The Role of Cadence in Cycling and Running Efficiency
If you’re like most triathletes, you’ve spent time dialing in your power, pace, and nutrition—but how much attention have you given to your cadence?
Cadence, often called your “rhythm,” refers to how many times your legs go through the motion per minute:
- In cycling, it’s how many pedal revolutions per minute (RPM).
- In running, it’s your stride rate—how many times your feet hit the ground per minute.
And while cadence may seem like a small piece of the puzzle, it can have a massive impact on your efficiency, injury risk, and race day performance.
Cycling Cadence: What’s the Ideal RPM?
There’s no one-size-fits-all answer, but many triathletes perform best in the 80–95 RPM range. Elite time trialists often push higher (95–105+), while climbing might naturally bring your cadence down.
So how do you find your ideal cadence?
👉 Listen to your body and heart rate. If your cadence is too low, you’ll muscle through the pedals and fatigue your legs. Too high, and your heart rate may spike inefficiently.

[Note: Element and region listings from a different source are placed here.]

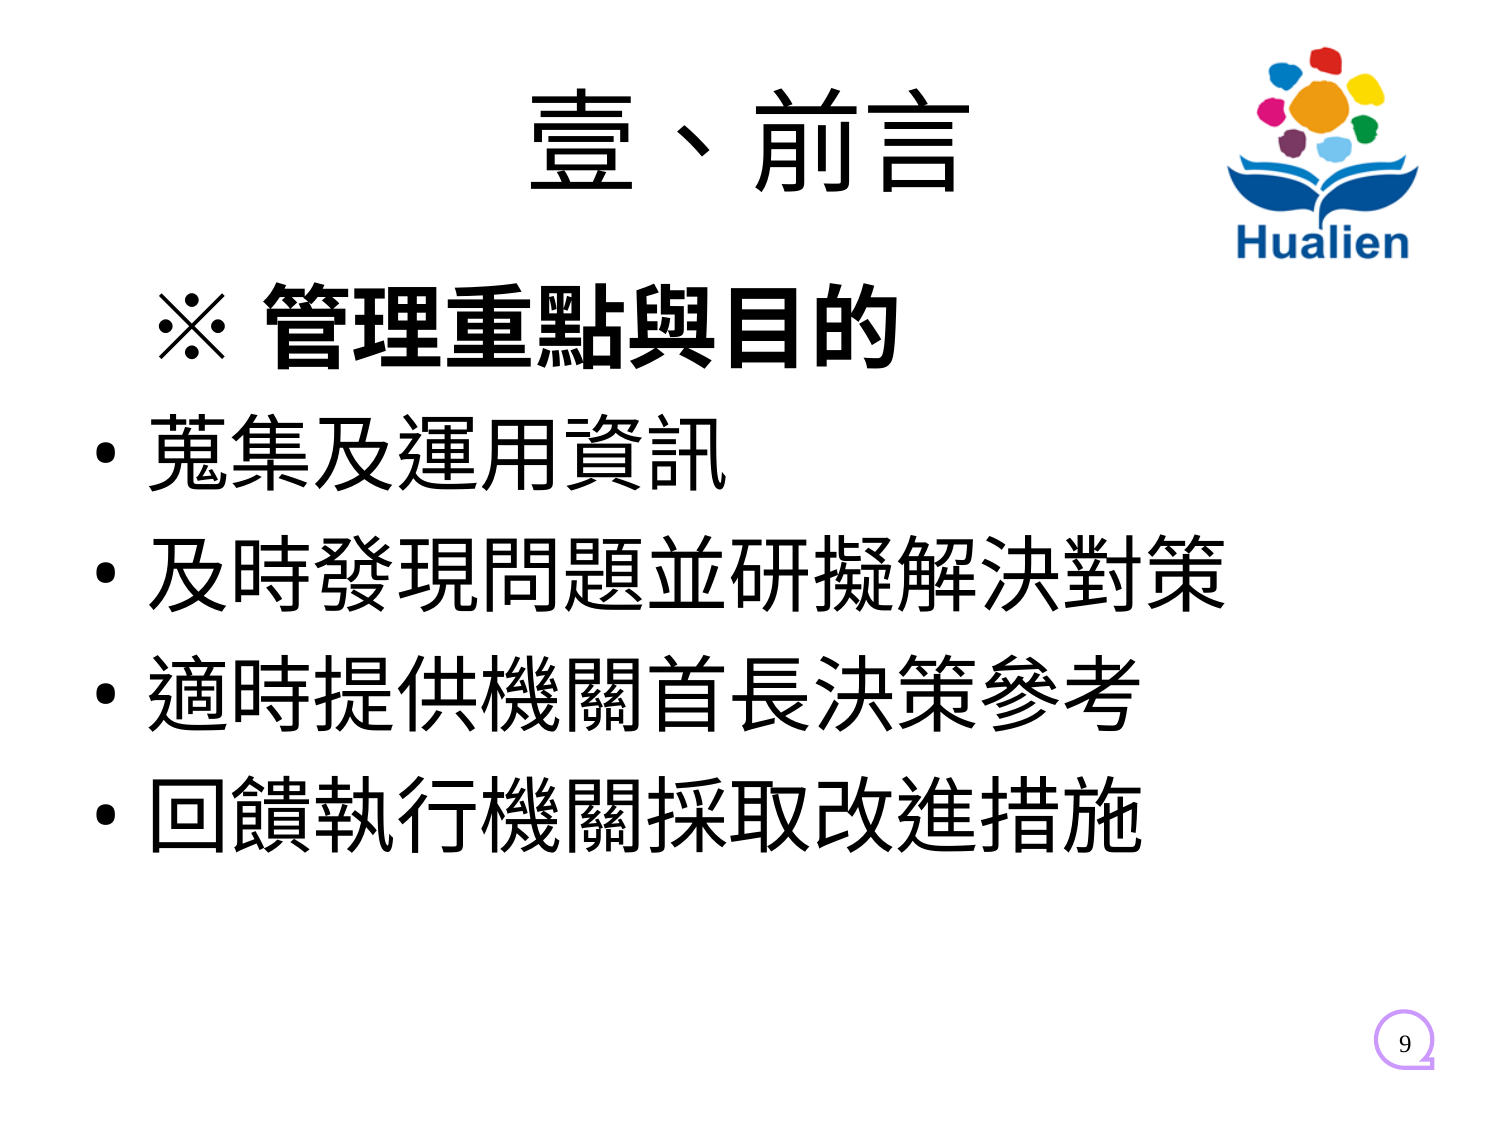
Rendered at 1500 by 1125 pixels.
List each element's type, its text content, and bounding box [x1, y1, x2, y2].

picture [1222, 42, 1424, 262]
text_box 9 [1375, 1011, 1433, 1068]
list ※管理重點與目的 蒐集及運用資訊 及時發現問題並研擬解決對策 適時提供機關首長決策參考 回饋執行機關採取改進措施 [75, 262, 1426, 1005]
title 壹、前言 [75, 45, 1222, 233]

👉 Cadence should vary based on terrain and effort. It’s not about sticking to a single number, but learning to adjust smoothly while maintaining efficiency.
👉 Use drills to increase neuromuscular adaptation. High cadence drills (110–120 RPM for short bursts) can improve pedal smoothness and coordination over time.
Pro Tip:
If you’re using TriDot, the AI adjusts your power and cadence targets automatically based on the purpose of each workout—so don’t feel like you have to guess.
Running Cadence: Why 180 is Not a Magic Number
If you’ve ever read a running blog or been to a running clinic, you’ve probably heard that 180 steps per minute is the “perfect” running cadence. But like most metrics in triathlon… it depends.
✅ A higher cadence (typically 170–190 spm) is generally associated with:
- Shorter ground contact time
- Reduced vertical oscillation (less bouncing)
- Lower impact forces on the knees and hips
But what matters most is how you feel and perform. Taller athletes or those newer to running may naturally have a slightly lower cadence. Instead of forcing a number, use it as a guide to improve:
🎯 If your cadence is below 160, especially during Zone 2 runs, it may be time to work on turnover drills.
🎯 If you’re overstriding (landing with your foot far ahead of your body), increasing cadence can reduce braking forces and improve efficiency.
🎯 If you run with a metronome or music, set a beat to your target cadence to train your neuromuscular system. I like podrunner.com for music with a specific bpm.
How Cadence Impacts Race Day
Dialing in cadence during training builds efficiency that carries over to race day. Here’s how:
- In the bike leg, an efficient cadence helps save your legs for the run.
- On the run, a smooth stride keeps your body moving forward instead of up and down.
- Across the race, an efficient cadence conserves energy and delays fatigue.
TriDot athletes benefit from cadence tracking built into many workouts—especially in the Race Prep phase of training.
Need Help Finding Your Rhythm?
Whether you’re struggling with slow turnover, mashing heavy gears on the bike, or not sure how to track your cadence, I’ve got you.
✅ A coach can provide feedback on form, pacing, and drills to optimize cadence for your physiology and goals.
✅ Even if you’re not using a coach, TriDot’s AI-backed training uses data from thousands of athletes to optimize your cadence and performance. The more you train within the platform, the more it adapts to you.
🔗 Try TriDot free for 1 month and start training smarter—not harder.
Final Thoughts: Trust Your Training
Cadence isn’t just a number—it’s the rhythm of your race. Learning how to control it and adjust as needed takes practice, patience, and the right plan.
If you’re ready to feel stronger, smoother, and more confident on race day, take a closer look at your cadence… and let it work for you.